Кроме возникновения новых видов исторических источников, от­метим существенные изменения в видах, существовавших и в пред­шествующий период, — в законодательстве и актовых источниках.

Что касается актовых источников, то значительное увеличение числа их разновидностей свидетельствует об активизации личности в частноправовой сфере.

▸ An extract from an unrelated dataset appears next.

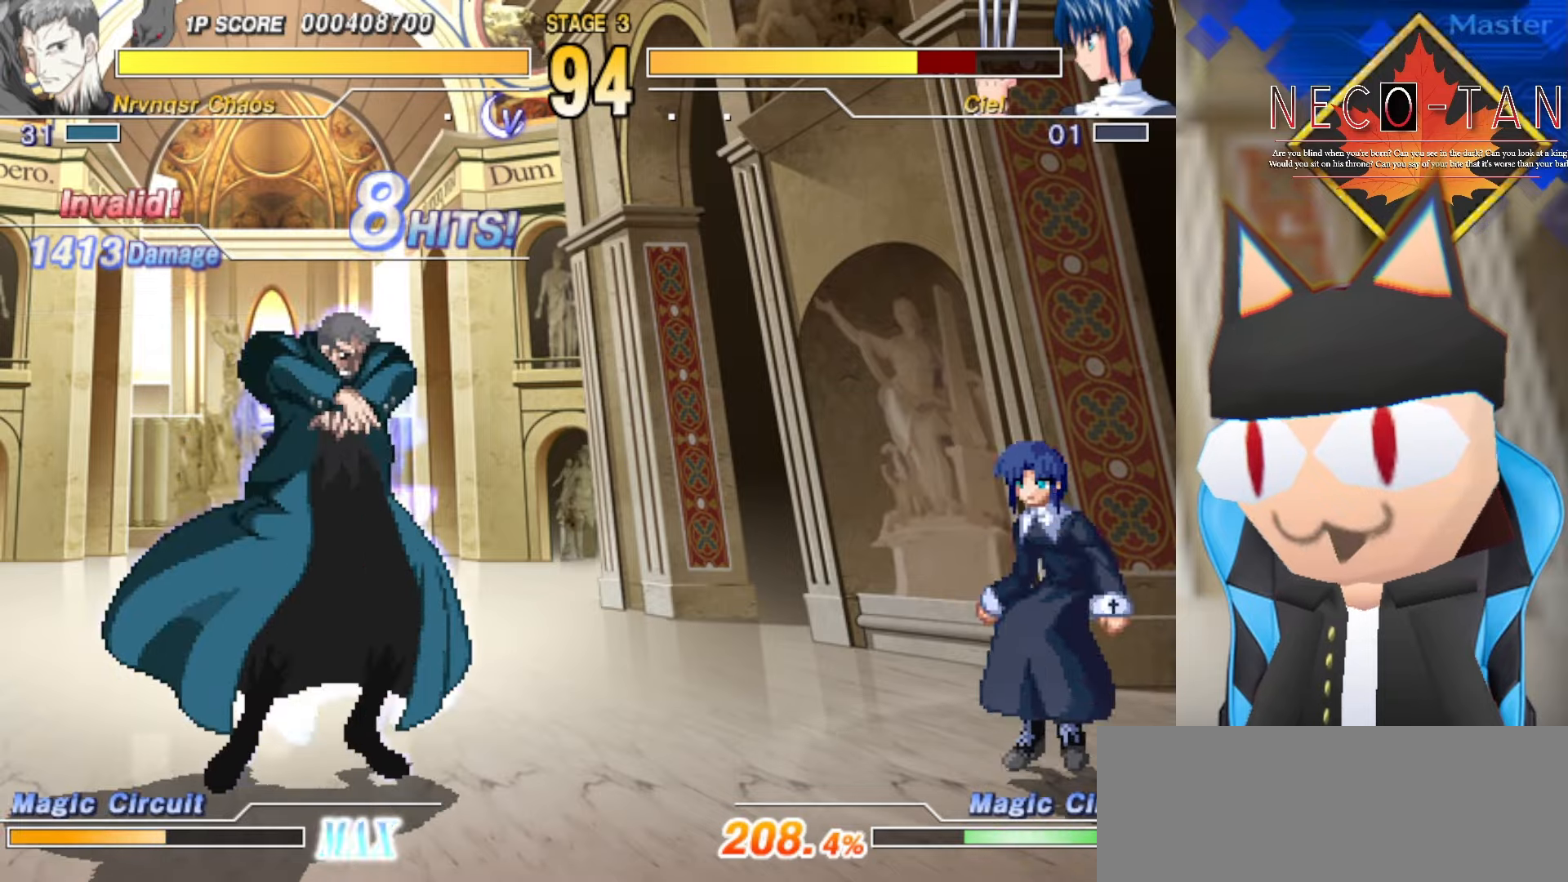
{"buttons": [], "left_stick": "left", "events": [[316, "left_stick", "left"]]}
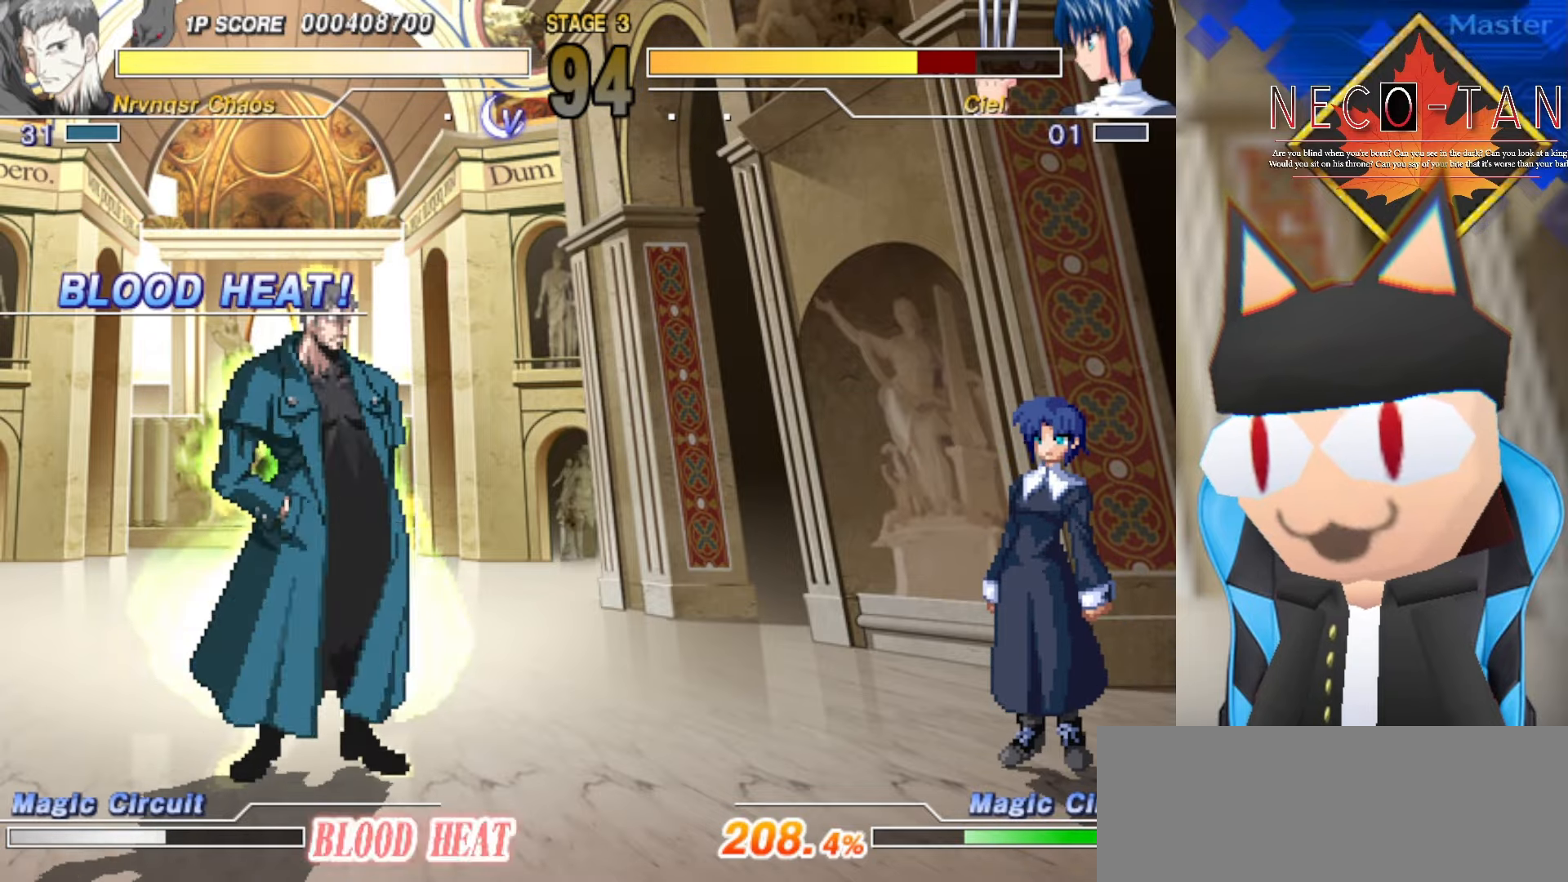
{"buttons": [], "left_stick": "center", "events": [[316, "left_stick", "center"]]}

Для западноевропейского и североамериканского законодатель­ства нового времени наиболее характерной чертой является фиксация прав личности, что не требует пояснения характера связи с принятой нами объясняющей гипотезой. В российском законодательстве нового времени такого рода нормы отсутствуют, если не рассматривать в ка­честве таковых активно проводимую в XVIII в. фиксацию прав сосло­вий. Однако если оставаться в рамках заявленного гуманитарного под­хода, то мы сможем обнаружить в российском законодательстве XVIII в. целый ряд черт, позволяющих отнести его к законодательству нового времени. Дело в том, что российское законодательство в гораздо мень­шей степени испытало влияние римского права, чем западноевро­пейское. Поэтому при относительно самостоятельном его развитии в качестве системообразующего фактора в эволюции российского зако­нодательства нового времени выступает изменение соотношения обы­чая и закона как источников права. Данный фактор вызывает установ­ление целого ряда новых принципов российского законодательства, таких как «незнание закона не освобождает от ответственности», «за­кон обратной силы не имеет». Это в свою очередь ведет к установле­нию порядка обязательной публикации законодательных актов. Все эти изменения свидетельствуют о новом характере взаимоотношений личности и государства, по крайней мере о том, что государство при­знает существование личности если не через признание ее прав, то через признание ответственности.

Изменение характера государственного управления, проявившее­ся, в частности, в изменениях в законодательстве, породило и такой новый вид исторических источников, как статистика. Назначение ста­тистики — реализация обратной связи в системе управления, сбор и анализ информации для принятия управленческих решений. Естествен­но, что такой вид деятельности мог возникнуть лишь тогда, когда личность (в том числе, естественно, и законодатель) начинает осоз­навать изменения в эволюционном целом и стремится повлиять на направленность и ход этих изменений.

L

Таким образом, в новое время расширяется сфера возникновения исторических источников за счет источников личного происхождения, а также возникающих в области общественных отношений. Нетрудно заметить, что виды исторических источников, доставшиеся новому вре­мени от средних веков, практически полностью связаны с государствен­ной сферой, а вновь возникающие виды исторических источников име­ют главным образом личное и общественное происхождение.